▶ _WHAT THE TASK REQUIRES_: Rename every "scientific name" in the listing below to "binomial", keep all other lines unchanged, and omit the pictures.
++++ RECORD LIST
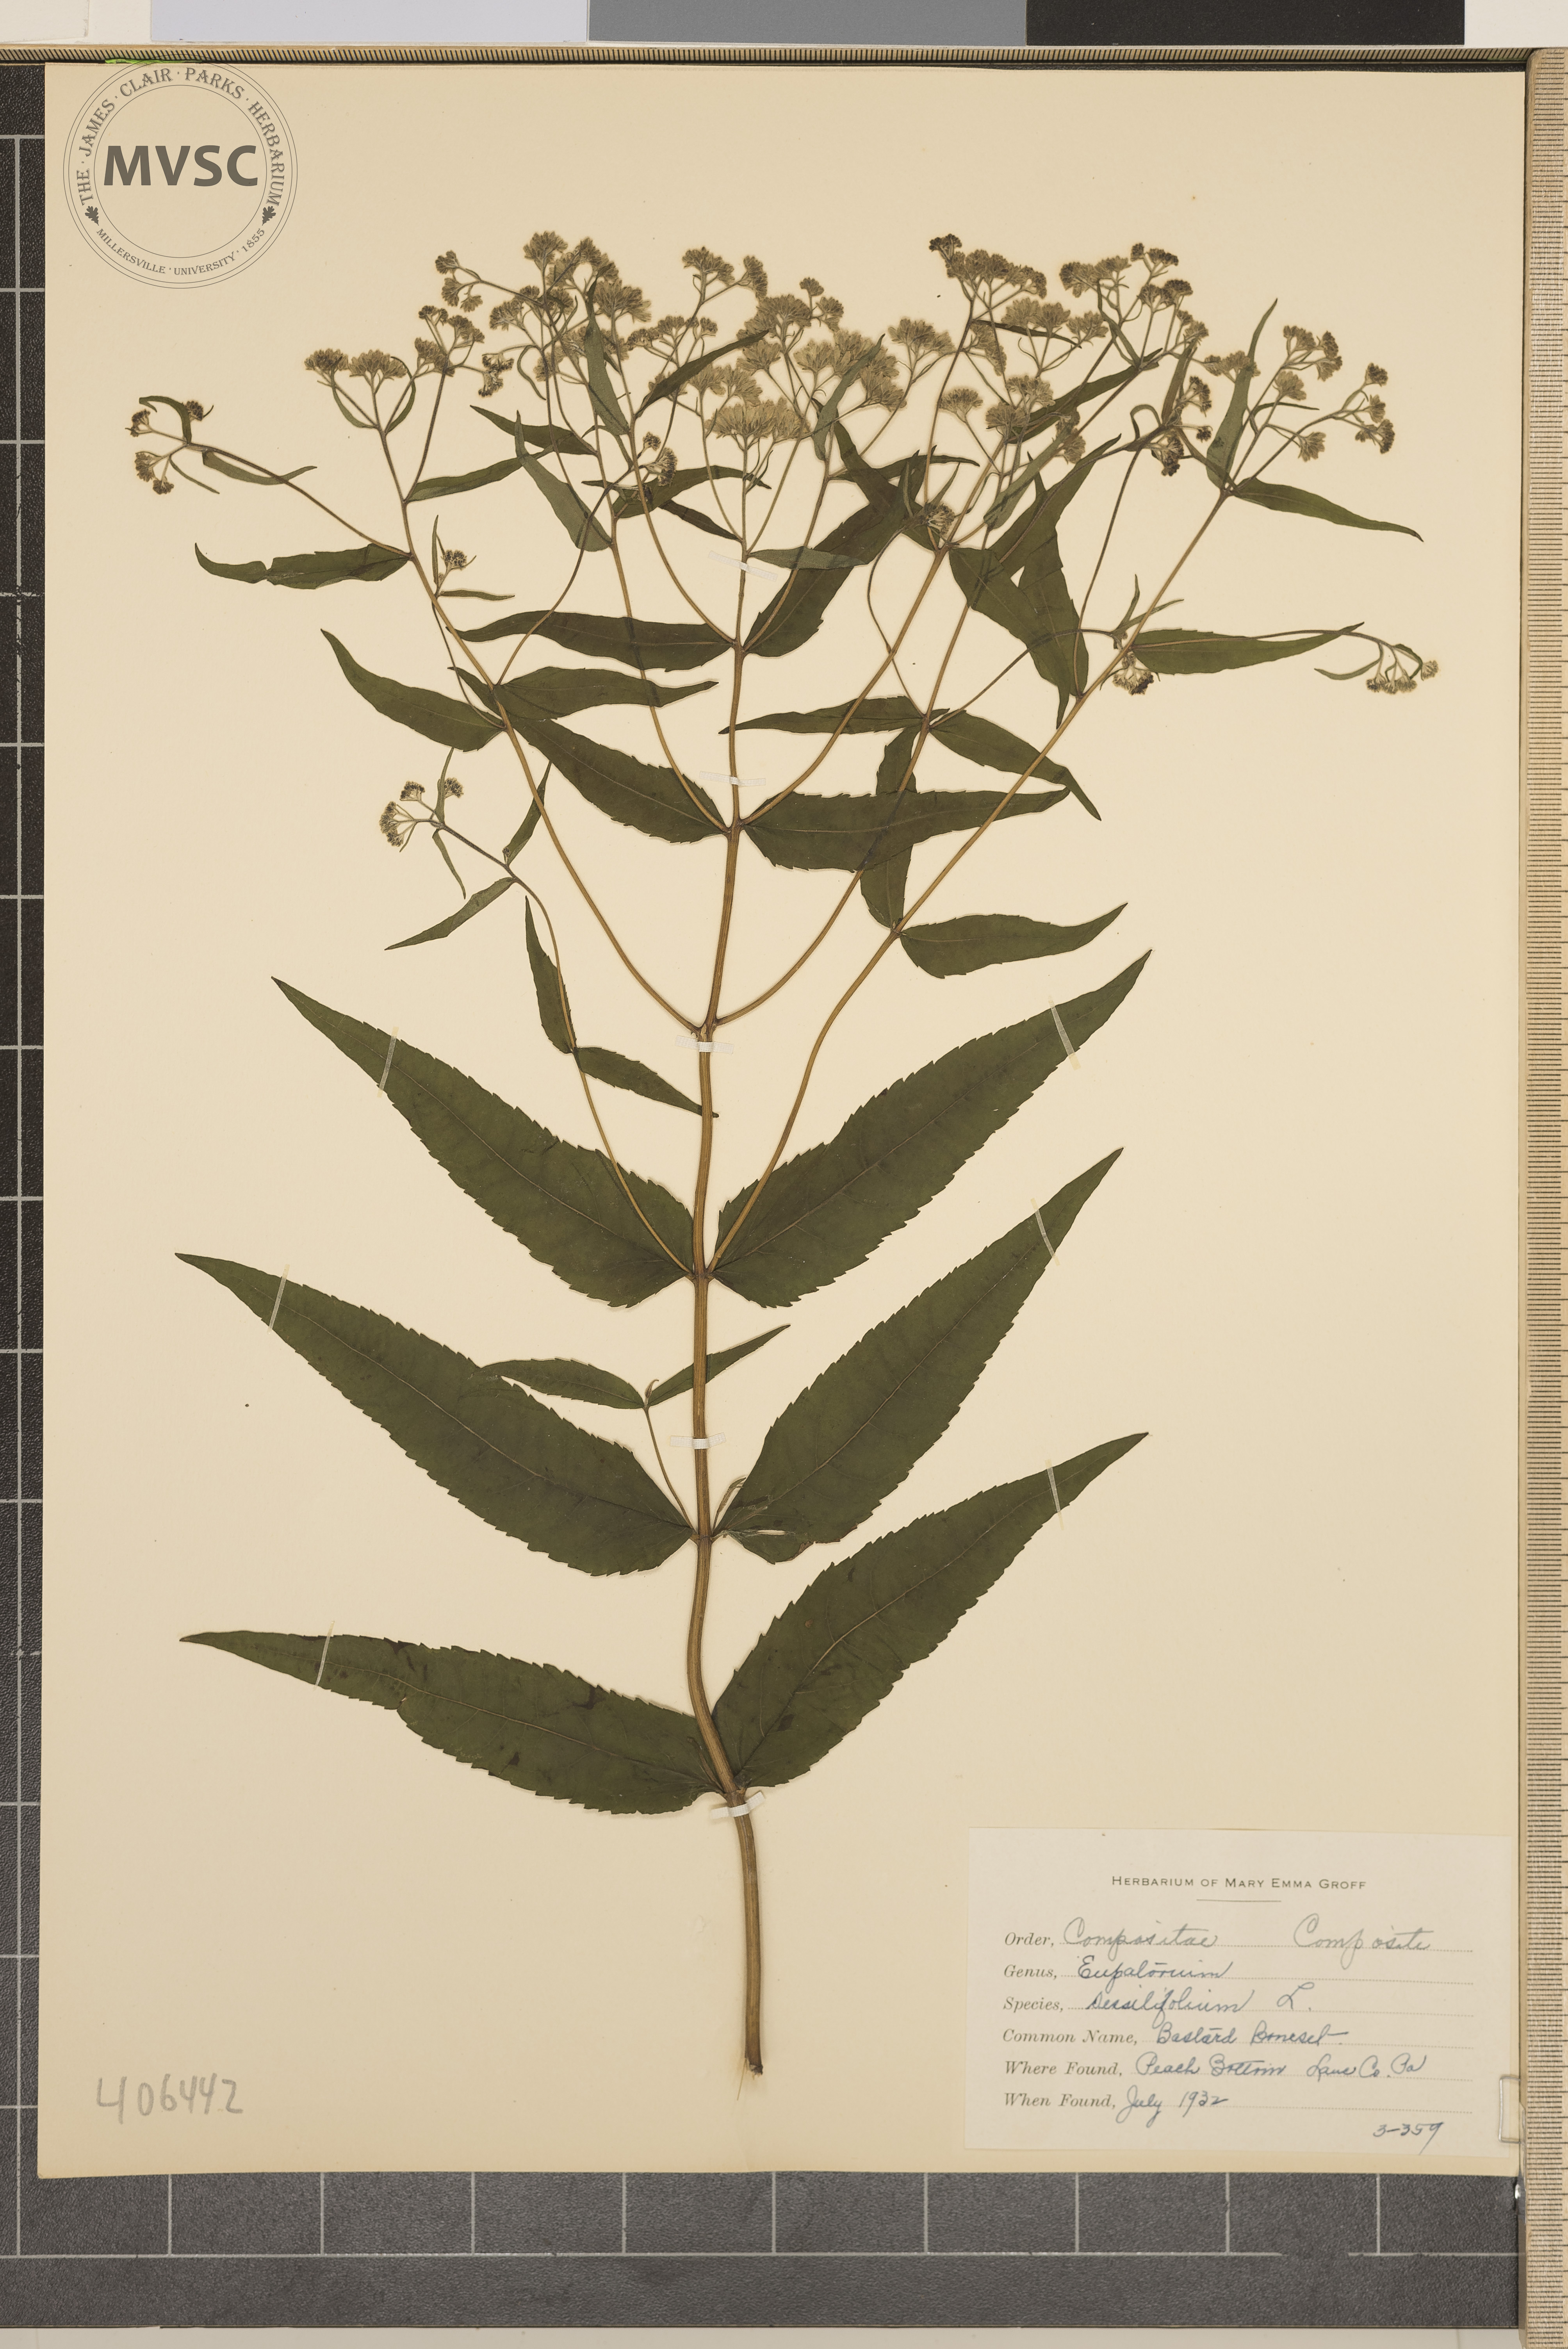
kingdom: Plantae
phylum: Tracheophyta
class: Magnoliopsida
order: Asterales
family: Asteraceae
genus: Eupatorium
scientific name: Eupatorium sessilifolium
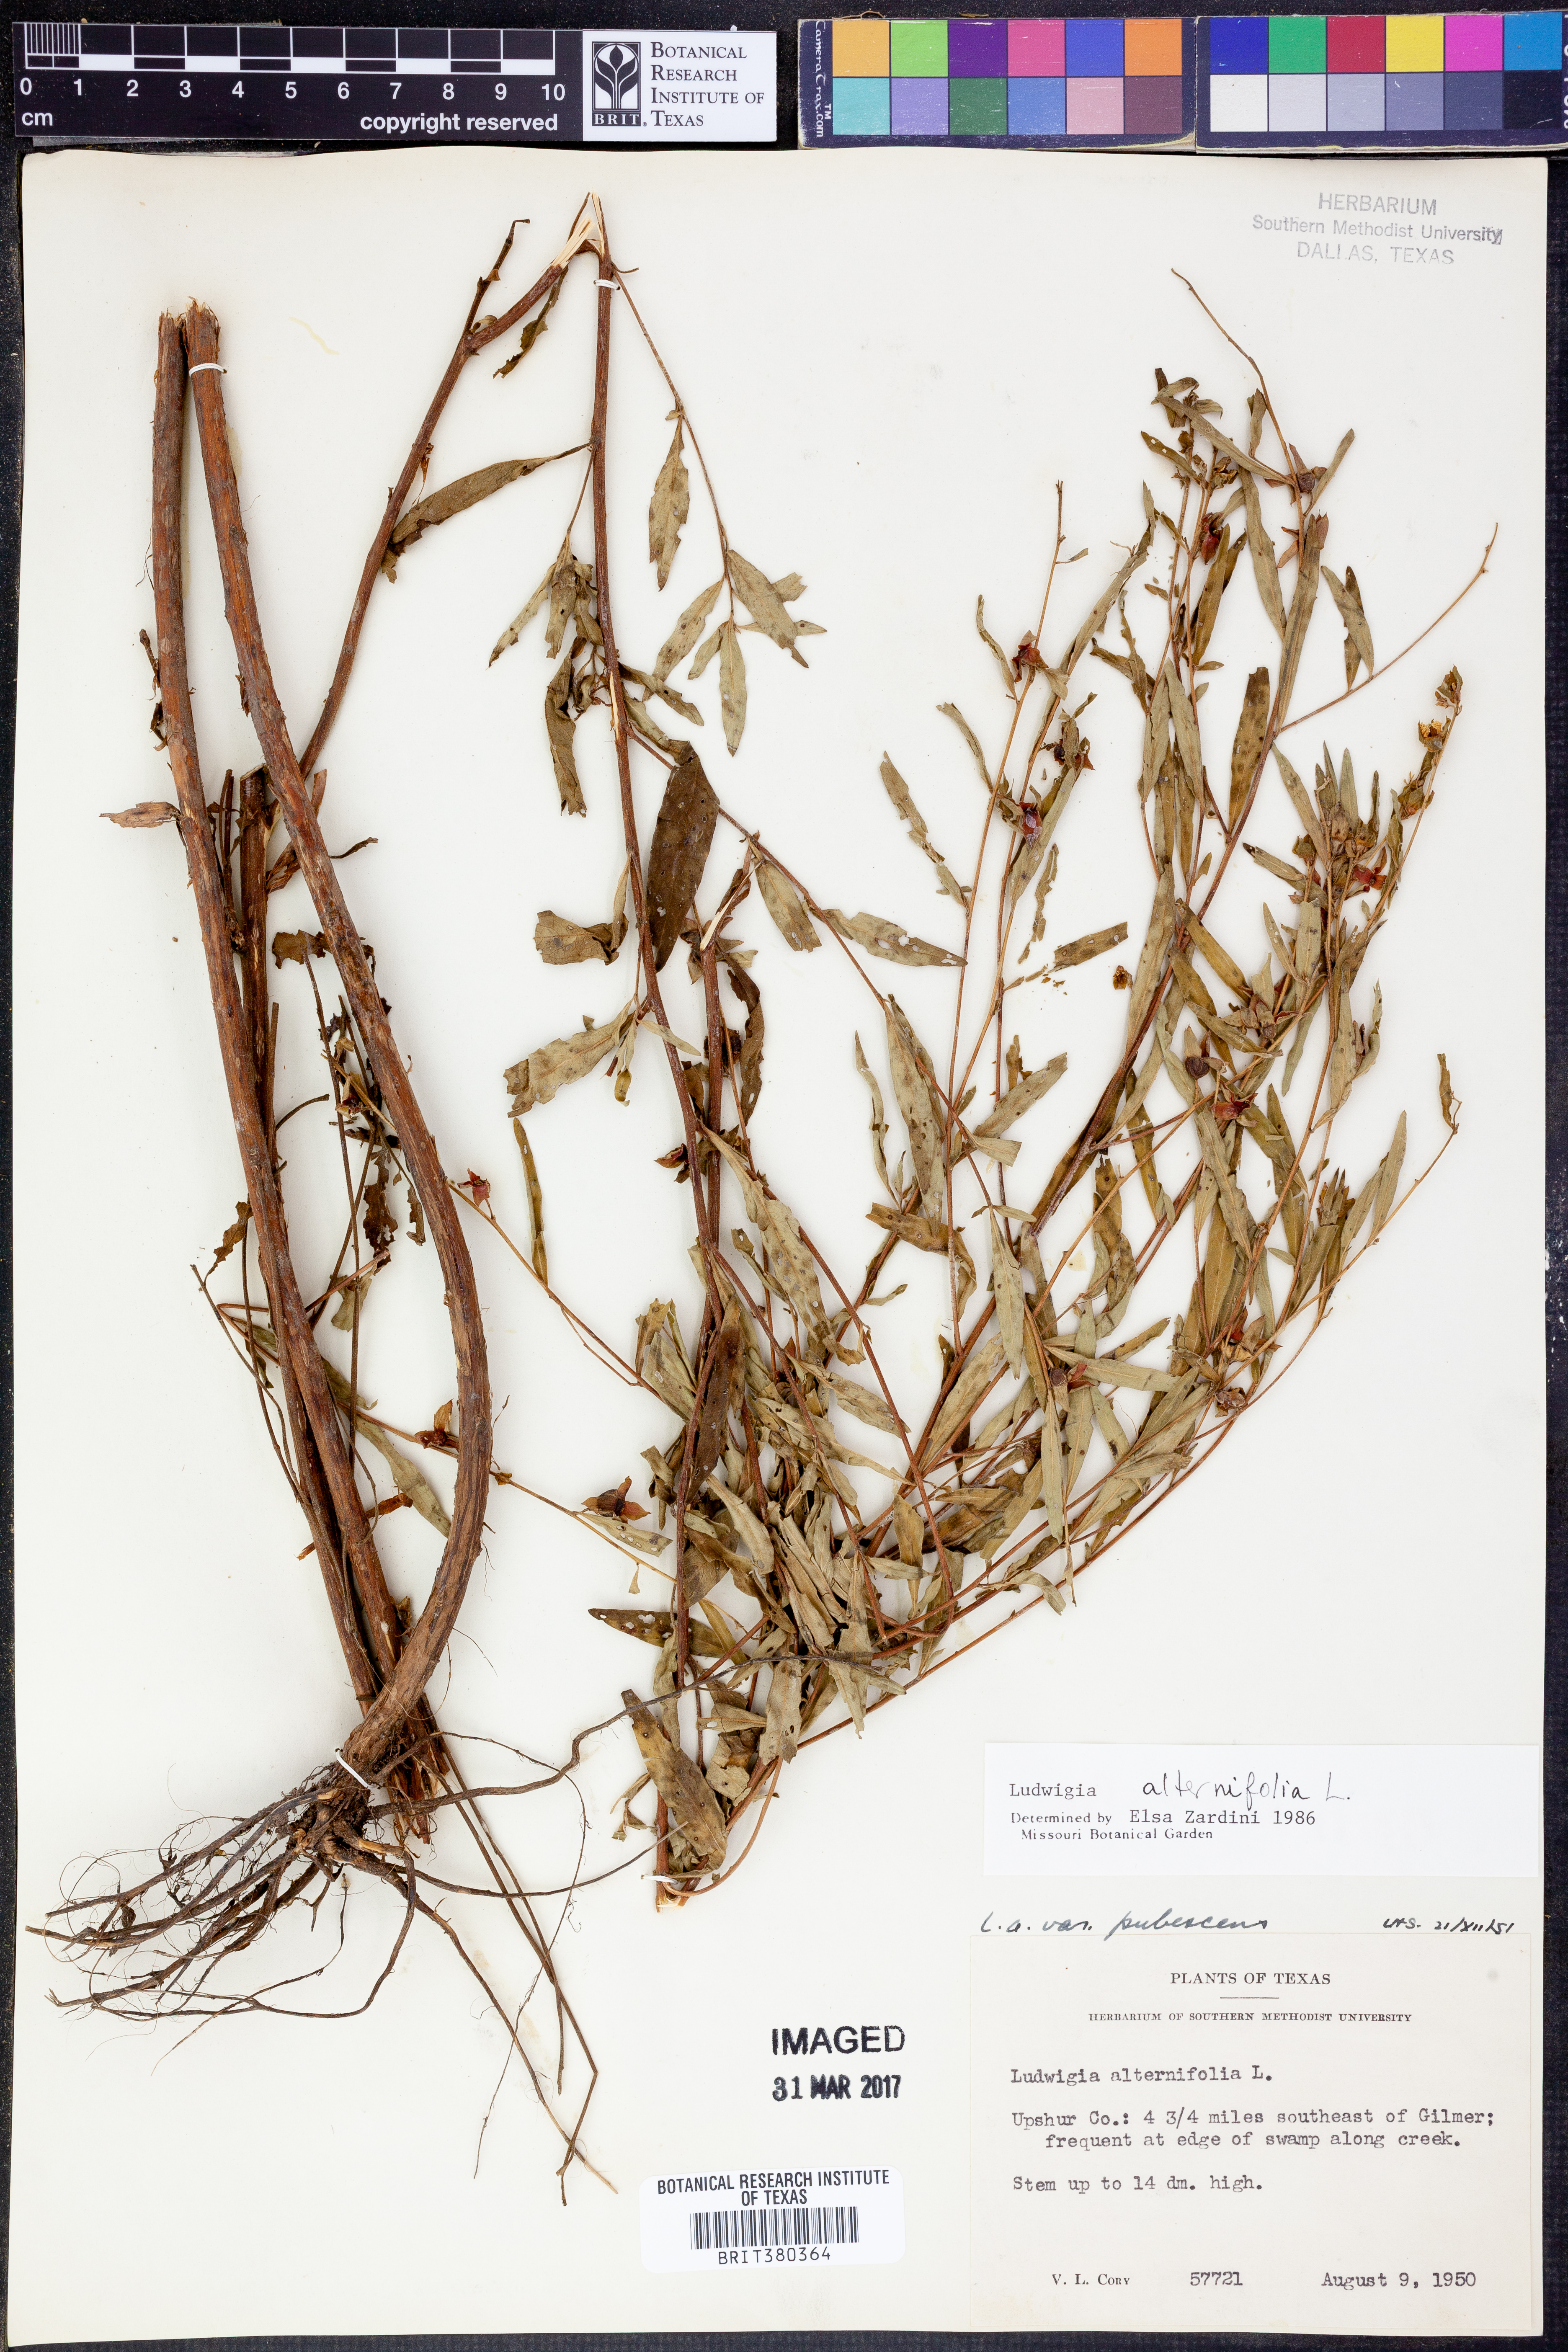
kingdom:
++++++++
▶ _ANSWER TO THE EXERCISE_:
kingdom: Plantae
phylum: Tracheophyta
class: Magnoliopsida
order: Asterales
family: Asteraceae
genus: Eupatorium
binomial: Eupatorium sessilifolium
kingdom:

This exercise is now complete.